The doctors agreed that most of the seriously ill patients, nearly all of them children (though the upper age was 92 years) had a prior history of asthma or reactive airway disease.
The virus poses diagnostic challenges, they agreed. Nearly half the confirmed cases were in patients without a fever. That could mean that an infection could be misdiagnosed as an asthma attack, said Newland, and also result in more people being exposed to the virus.
Since the disease is not reportable, Oberste said, “we did passive surveillance” meaning that the actual scope of the outbreak is unknown.
The CDC’s Susan Gerber, MD, said EV-D68 was first identified in the US in 1962. Of the cases in a CDC study, a cohort of 614 EV-D68 patients in 41 state who became ill in 2014, 59% had been admitted to ICUs and 28% needed to be on ventilators.
It is uncertain whether the deaths of 5 patients could be blamed solely on the virus.
“Was EV-D68 responsible? It is unclear,” she said. Some patients may have had underlying illness or other co-morbidities.

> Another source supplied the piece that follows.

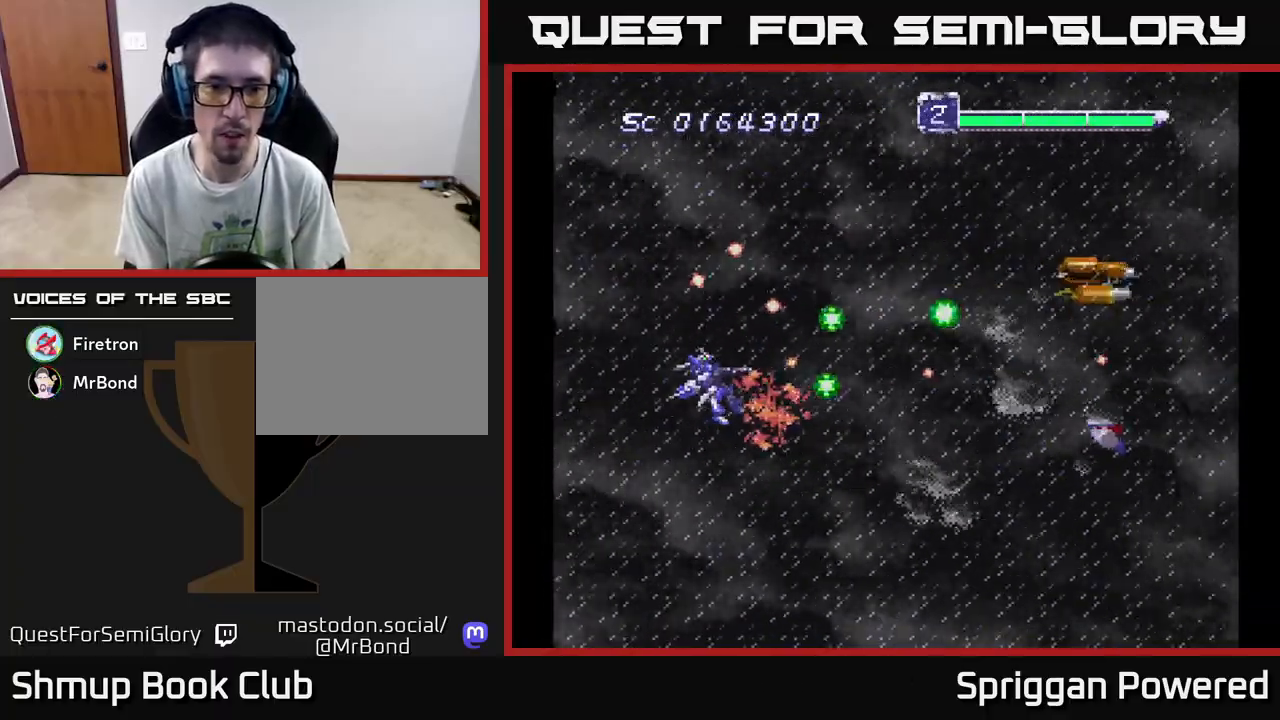
{"buttons": ["A"], "events": [[50, "DPAD_LEFT", "down"], [67, "A", "up"], [67, "DPAD_UP", "down"], [150, "A", "down"], [200, "DPAD_UP", "up"], [217, "DPAD_LEFT", "up"], [250, "A", "up"], [300, "A", "down"], [400, "A", "up"], [450, "A", "down"]]}
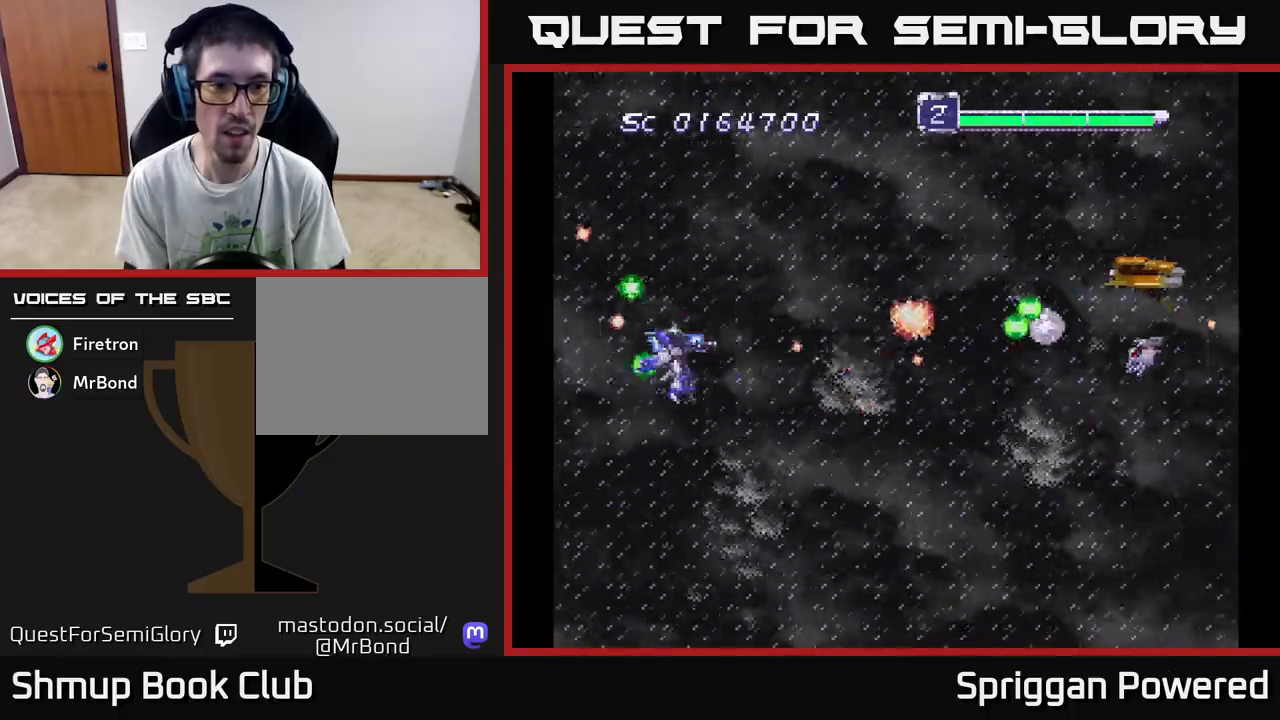
{"buttons": ["A", "DPAD_UP", "DPAD_LEFT"], "events": [[67, "A", "up"], [133, "A", "down"], [217, "DPAD_UP", "down"], [233, "DPAD_LEFT", "down"], [250, "A", "up"], [300, "A", "down"], [400, "A", "up"], [483, "A", "down"]]}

Another new finding is that while the traditional season for respiratory illness outbreaks is winter, “We may need to recognize that there is also a later-summer/fall seasonal outbreak as well.”
The CDC’s Oberste said among his goals is predicting whether EV-D68 will return to the US, and if so, when.
With hospitals and hi-tech labs overwhelming by EV-D68 testing and treatment last year, some changes are already in the works.
The CDC expects to soon have an assay available that can be used by hospitals and other local labs.
Researchers have done studies giving clinicians better information on what therapeutics work. Basically, that is supportive care, but some antivirals appear effective and, curiously, the virus seems vulnerable to treatment with Prozac, “though a therapeutic dose of Prozac in humans does not seem possible,” Oberste said.
Protease inhibitors seem to work.
Newland said that in his hospital, one of the first to diagnose the organism, the main challenge is scaling up to take care of all the patients.
Emergency department visits went from an average 400 to 500 visits a day to 650 to 700 he said.
“We had no more beds, we did not have enough respiratory therapists, and we almost ran out of tubing” for the respiratory equipment.
“Staffing up a hospital in August is not easy,” Newland said.
Through an intense effort, all 45 EV D68 intensive care patients recovered.
The usual trajectory of the illness is that patients get very sick at first, stay that way for a few days, then, with good supportive care, begin to recover.
The doctors agreed that the cases of polio-like paralysis that appeared to sometimes follow infection were deeply puzzling. Newland said his hospital had three such cases of EV-D68 patientswho were cured of their respiratory symptoms but returned weeks later with some degree of limb paralysis. It took one 13-year-old nearly a year to fully recover, he said.
As for the question of whether EV-D68 will return, they agreed that it looks unlikely this year, since it is already October and so far only two cases have been reported, an anecdotal report fro a single hospital, Oberste said.
It will likely be back, but it could take years, even decades.
Enteroviruses are funny that way, he said.